[Records in a dataset]
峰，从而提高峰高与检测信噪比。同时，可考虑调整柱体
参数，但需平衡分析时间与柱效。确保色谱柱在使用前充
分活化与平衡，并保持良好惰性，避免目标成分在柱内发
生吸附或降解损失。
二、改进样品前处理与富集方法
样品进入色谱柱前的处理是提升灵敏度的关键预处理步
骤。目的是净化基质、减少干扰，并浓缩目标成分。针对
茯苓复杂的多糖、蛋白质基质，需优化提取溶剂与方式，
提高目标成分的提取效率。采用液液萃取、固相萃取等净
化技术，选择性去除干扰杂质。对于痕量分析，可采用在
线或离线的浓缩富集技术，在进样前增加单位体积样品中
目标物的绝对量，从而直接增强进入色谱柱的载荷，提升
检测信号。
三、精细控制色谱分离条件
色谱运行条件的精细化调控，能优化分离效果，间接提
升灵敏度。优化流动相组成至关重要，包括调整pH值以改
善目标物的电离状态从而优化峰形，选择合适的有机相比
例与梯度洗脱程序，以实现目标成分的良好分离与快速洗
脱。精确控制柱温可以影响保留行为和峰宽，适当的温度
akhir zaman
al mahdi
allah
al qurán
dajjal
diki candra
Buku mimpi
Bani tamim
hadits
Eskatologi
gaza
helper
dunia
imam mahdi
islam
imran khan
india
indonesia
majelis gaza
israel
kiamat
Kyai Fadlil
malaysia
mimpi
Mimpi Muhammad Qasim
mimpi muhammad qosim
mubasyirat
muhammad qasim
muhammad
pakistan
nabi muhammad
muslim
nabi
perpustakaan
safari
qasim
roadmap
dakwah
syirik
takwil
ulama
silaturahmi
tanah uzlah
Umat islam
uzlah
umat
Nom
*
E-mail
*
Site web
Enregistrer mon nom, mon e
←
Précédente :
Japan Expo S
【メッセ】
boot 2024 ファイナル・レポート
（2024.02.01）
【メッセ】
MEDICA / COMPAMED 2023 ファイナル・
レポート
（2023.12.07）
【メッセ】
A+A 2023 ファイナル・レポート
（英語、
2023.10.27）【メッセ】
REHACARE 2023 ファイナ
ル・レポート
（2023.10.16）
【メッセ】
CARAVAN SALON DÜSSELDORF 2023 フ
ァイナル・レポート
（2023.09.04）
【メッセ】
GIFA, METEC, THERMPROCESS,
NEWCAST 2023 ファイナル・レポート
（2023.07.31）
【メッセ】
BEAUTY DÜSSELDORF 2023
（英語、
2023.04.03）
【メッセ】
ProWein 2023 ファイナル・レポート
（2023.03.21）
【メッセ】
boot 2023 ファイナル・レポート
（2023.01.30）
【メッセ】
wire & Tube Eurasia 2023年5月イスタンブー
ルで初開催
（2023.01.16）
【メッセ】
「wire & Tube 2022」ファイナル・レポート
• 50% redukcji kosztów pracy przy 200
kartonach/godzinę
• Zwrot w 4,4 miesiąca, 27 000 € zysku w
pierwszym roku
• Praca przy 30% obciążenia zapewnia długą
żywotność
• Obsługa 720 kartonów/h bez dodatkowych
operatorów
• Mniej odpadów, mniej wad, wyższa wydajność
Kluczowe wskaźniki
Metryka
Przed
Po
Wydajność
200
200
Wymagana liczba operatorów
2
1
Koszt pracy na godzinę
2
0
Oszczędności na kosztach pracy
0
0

_Directive_
Retype every one of the entries above, line by line, without changing a single character.

_Result for this exercise_
峰，从而提高峰高与检测信噪比。同时，可考虑调整柱体
参数，但需平衡分析时间与柱效。确保色谱柱在使用前充
分活化与平衡，并保持良好惰性，避免目标成分在柱内发
生吸附或降解损失。
二、改进样品前处理与富集方法
样品进入色谱柱前的处理是提升灵敏度的关键预处理步
骤。目的是净化基质、减少干扰，并浓缩目标成分。针对
茯苓复杂的多糖、蛋白质基质，需优化提取溶剂与方式，
提高目标成分的提取效率。采用液液萃取、固相萃取等净
化技术，选择性去除干扰杂质。对于痕量分析，可采用在
线或离线的浓缩富集技术，在进样前增加单位体积样品中
目标物的绝对量，从而直接增强进入色谱柱的载荷，提升
检测信号。
三、精细控制色谱分离条件
色谱运行条件的精细化调控，能优化分离效果，间接提
升灵敏度。优化流动相组成至关重要，包括调整pH值以改
善目标物的电离状态从而优化峰形，选择合适的有机相比
例与梯度洗脱程序，以实现目标成分的良好分离与快速洗
脱。精确控制柱温可以影响保留行为和峰宽，适当的温度
akhir zaman
al mahdi
allah
al qurán
dajjal
diki candra
Buku mimpi
Bani tamim
hadits
Eskatologi
gaza
helper
dunia
imam mahdi
islam
imran khan
india
indonesia
majelis gaza
israel
kiamat
Kyai Fadlil
malaysia
mimpi
Mimpi Muhammad Qasim
mimpi muhammad qosim
mubasyirat
muhammad qasim
muhammad
pakistan
nabi muhammad
muslim
nabi
perpustakaan
safari
qasim
roadmap
dakwah
syirik
takwil
ulama
silaturahmi
tanah uzlah
Umat islam
uzlah
umat
Nom
*
E-mail
*
Site web
Enregistrer mon nom, mon e
←
Précédente :
Japan Expo S
【メッセ】
boot 2024 ファイナル・レポート
（2024.02.01）
【メッセ】
MEDICA / COMPAMED 2023 ファイナル・
レポート
（2023.12.07）
【メッセ】
A+A 2023 ファイナル・レポート
（英語、
2023.10.27）【メッセ】
REHACARE 2023 ファイナ
ル・レポート
（2023.10.16）
【メッセ】
CARAVAN SALON DÜSSELDORF 2023 フ
ァイナル・レポート
（2023.09.04）
【メッセ】
GIFA, METEC, THERMPROCESS,
NEWCAST 2023 ファイナル・レポート
（2023.07.31）
【メッセ】
BEAUTY DÜSSELDORF 2023
（英語、
2023.04.03）
【メッセ】
ProWein 2023 ファイナル・レポート
（2023.03.21）
【メッセ】
boot 2023 ファイナル・レポート
（2023.01.30）
【メッセ】
wire & Tube Eurasia 2023年5月イスタンブー
ルで初開催
（2023.01.16）
【メッセ】
「wire & Tube 2022」ファイナル・レポート
• 50% redukcji kosztów pracy przy 200
kartonach/godzinę
• Zwrot w 4,4 miesiąca, 27 000 € zysku w
pierwszym roku
• Praca przy 30% obciążenia zapewnia długą
żywotność
• Obsługa 720 kartonów/h bez dodatkowych
operatorów
• Mniej odpadów, mniej wad, wyższa wydajność
Kluczowe wskaźniki
Metryka
Przed
Po
Wydajność
200
200
Wymagana liczba operatorów
2
1
Koszt pracy na godzinę
2
0
Oszczędności na kosztach pracy
0
0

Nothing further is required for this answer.